During his lifetime, Frank Lloyd Wright designed only four homes in the state of Mississippi. Two of the four have been destroyed by hurricanes: the Welbie L. Fuller Residence, Pass Christian; and Louis Sullivan Bungalow, Ocean Springs,. Fountainhead in Jackson and Charnley-Norwood in Ocean Springs remain. Of these two, Charnley-Norwood is the only home that is open to the public. It is managed as part of the Mississippi Gulf Coast National Heritage Area.

== Design ==
The Charnley–Norwood House Complex contains the main house as well as an octagonal guest cottage. The home sits on an acre of beachfront property at 509 East Beach Drive in Ocean Springs, MS, 39564.

The design of the homes and cottage differ significantly from Victorian architecture of the era. The T-shape bungalow style incorporates horizontal design, rooms that flow from one into the next, natural materials and large glass windows throughout. The interior floors, walls and ceilings of the Charnley–Norwood House are constructed of local heart and curly pine, while the exterior walls are clad using wood shingles.
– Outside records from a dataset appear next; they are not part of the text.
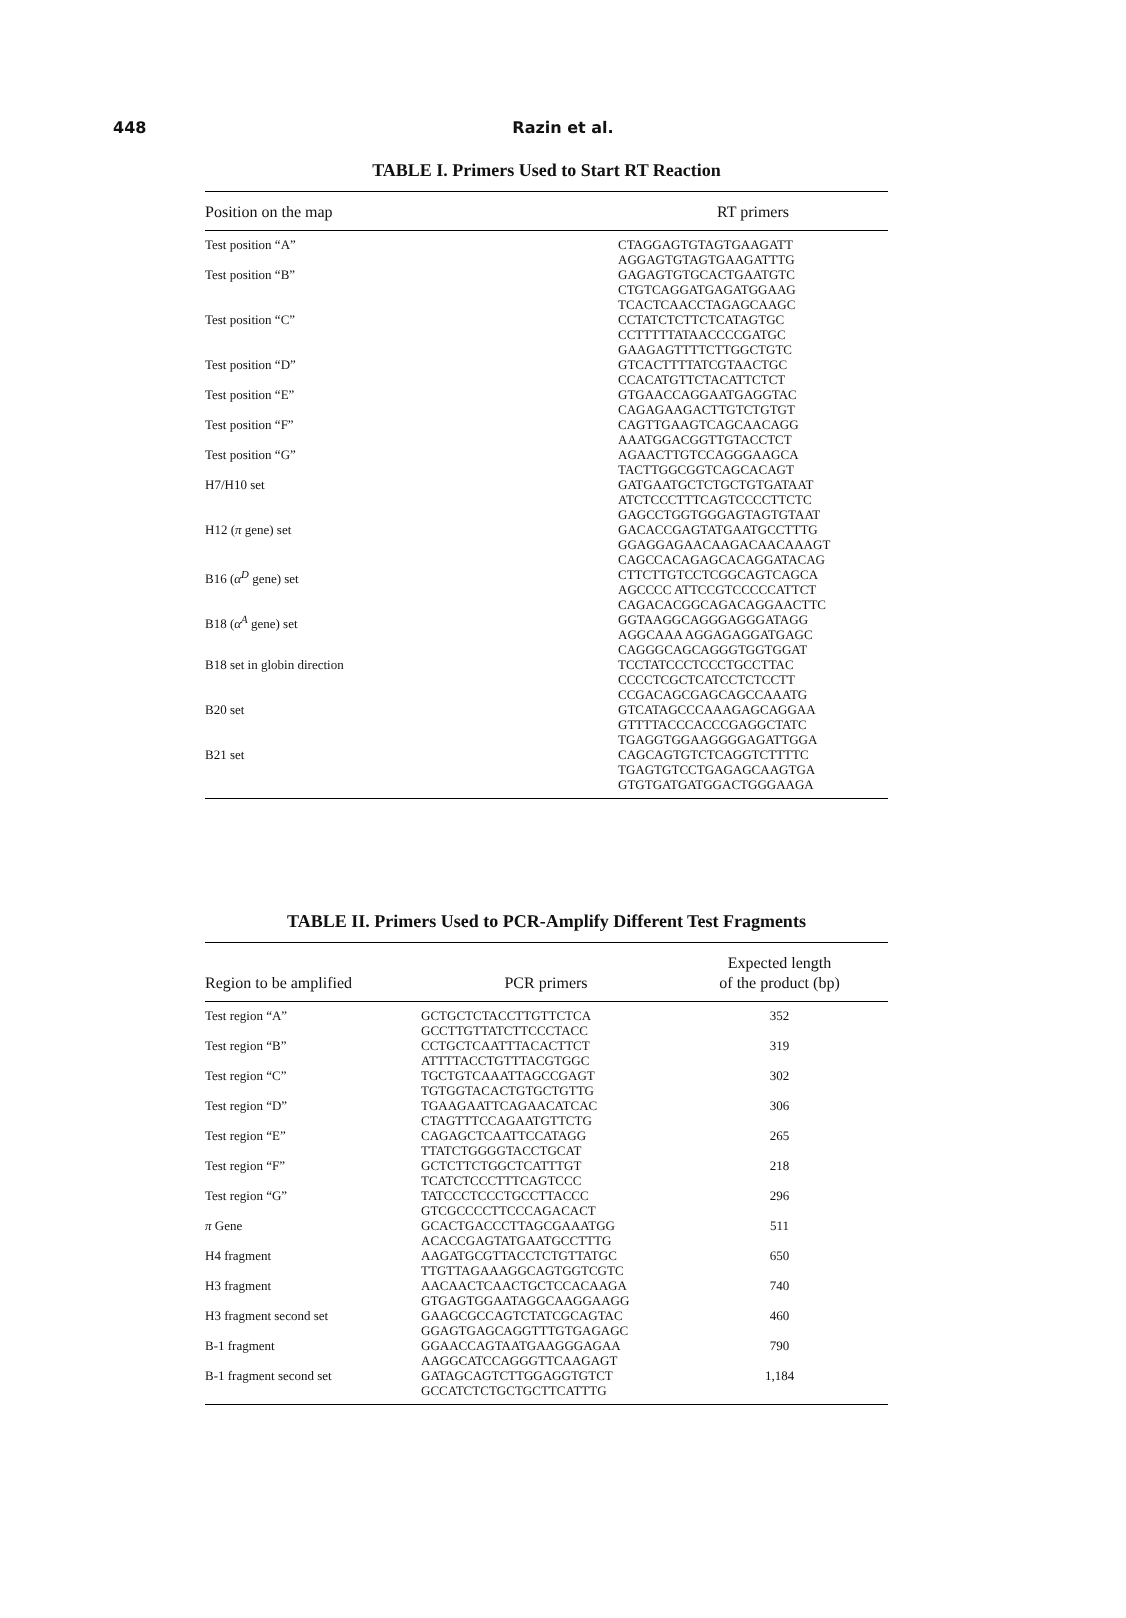448
Razin et al.
TABLE I. Primers Used to Start RT Reaction
| Position on the map | RT primers |
| --- | --- |
| Test position “A” | CTAGGAGTGTAGTGAAGATT AGGAGTGTAGTGAAGATTTG |
| Test position “B” | GAGAGTGTGCACTGAATGTC CTGTCAGGATGAGATGGAAG TCACTCAACCTAGAGCAAGC |
| Test position “C” | CCTATCTCTTCTCATAGTGC CCTTTTTATAACCCCGATGC GAAGAGTTTTCTTGGCTGTC |
| Test position “D” | GTCACTTTTATCGTAACTGC CCACATGTTCTACATTCTCT |
| Test position “E” | GTGAACCAGGAATGAGGTAC CAGAGAAGACTTGTCTGTGT |
| Test position “F” | CAGTTGAAGTCAGCAACAGG AAATGGACGGTTGTACCTCT |
| Test position “G” | AGAACTTGTCCAGGGAAGCA TACTTGGCGGTCAGCACAGT |
| H7/H10 set | GATGAATGCTCTGCTGTGATAAT ATCTCCCTTTCAGTCCCCTTCTC GAGCCTGGTGGGAGTAGTGTAAT |
| H12 ( π gene) set | GACACCGAGTATGAATGCCTTTG GGAGGAGAACAAGACAACAAAGT CAGCCACAGAGCACAGGATACAG |
| B16 ( α<sup>D</sup> gene) set | CTTCTTGTCCTCGGCAGTCAGCA AGCCCC ATTCCGTCCCCCATTCT CAGACACGGCAGACAGGAACTTC |
| B18 ( α<sup>A</sup> gene) set | GGTAAGGCAGGGAGGGATAGG AGGCAAA AGGAGAGGATGAGC CAGGGCAGCAGGGTGGTGGAT |
| B18 set in globin direction | TCCTATCCCTCCCTGCCTTAC CCCCTCGCTCATCCTCTCCTT CCGACAGCGAGCAGCCAAATG |
| B20 set | GTCATAGCCCAAAGAGCAGGAA GTTTTACCCACCCGAGGCTATC TGAGGTGGAAGGGGAGATTGGA |
| B21 set | CAGCAGTGTCTCAGGTCTTTTC TGAGTGTCCTGAGAGCAAGTGA GTGTGATGATGGACTGGGAAGA |
TABLE II. Primers Used to PCR-Amplify Different Test Fragments
| Region to be amplified | PCR primers | Expected length of the product (bp) |
| --- | --- | --- |
| Test region “A” | GCTGCTCTACCTTGTTCTCA GCCTTGTTATCTTCCCTACC | 352 |
| Test region “B” | CCTGCTCAATTTACACTTCT ATTTTACCTGTTTACGTGGC | 319 |
| Test region “C” | TGCTGTCAAATTAGCCGAGT TGTGGTACACTGTGCTGTTG | 302 |
| Test region “D” | TGAAGAATTCAGAACATCAC CTAGTTTCCAGAATGTTCTG | 306 |
| Test region “E” | CAGAGCTCAATTCCATAGG TTATCTGGGGTACCTGCAT | 265 |
| Test region “F” | GCTCTTCTGGCTCATTTGT TCATCTCCCTTTCAGTCCC | 218 |
| Test region “G” | TATCCCTCCCTGCCTTACCC GTCGCCCCTTCCCAGACACT | 296 |
| π Gene | GCACTGACCCTTAGCGAAATGG ACACCGAGTATGAATGCCTTTG | 511 |
| H4 fragment | AAGATGCGTTACCTCTGTTATGC TTGTTAGAAAGGCAGTGGTCGTC | 650 |
| H3 fragment | AACAACTCAACTGCTCCACAAGA GTGAGTGGAATAGGCAAGGAAGG | 740 |
| H3 fragment second set | GAAGCGCCAGTCTATCGCAGTAC GGAGTGAGCAGGTTTGTGAGAGC | 460 |
| B-1 fragment | GGAACCAGTAATGAAGGGAGAA AAGGCATCCAGGGTTCAAGAGT | 790 |
| B-1 fragment second set | GATAGCAGTCTTGGAGGTGTCT GCCATCTCTGCTGCTTCATTTG | 1,184 |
To accommodate residents during the muggy and hot Mississippi summers, the home's design efficiently utilizes large roof overhangs and covered porches at the south, west, and east sides of the house provide protection from the harsh, southern sun, while offering opportunities to enjoy the serene setting of the home. Numerous doors and operable windows are arranged along the exterior of the house to efficiently distribute both onshore and offshore breezes to cool the residence. Fireplaces located in each of the bedrooms, entry hall, and dining room supply warmth for the cooler winter temperatures.

Although the style is strikingly different from typical 19th century residential architecture, the forms used for the Charnley–Norwood House later became the hallmarks of modern architecture. The home represents a watershed in residential design, offering historians insight into the evolutionary forces that powerfully reshaped 20th century American residential architecture.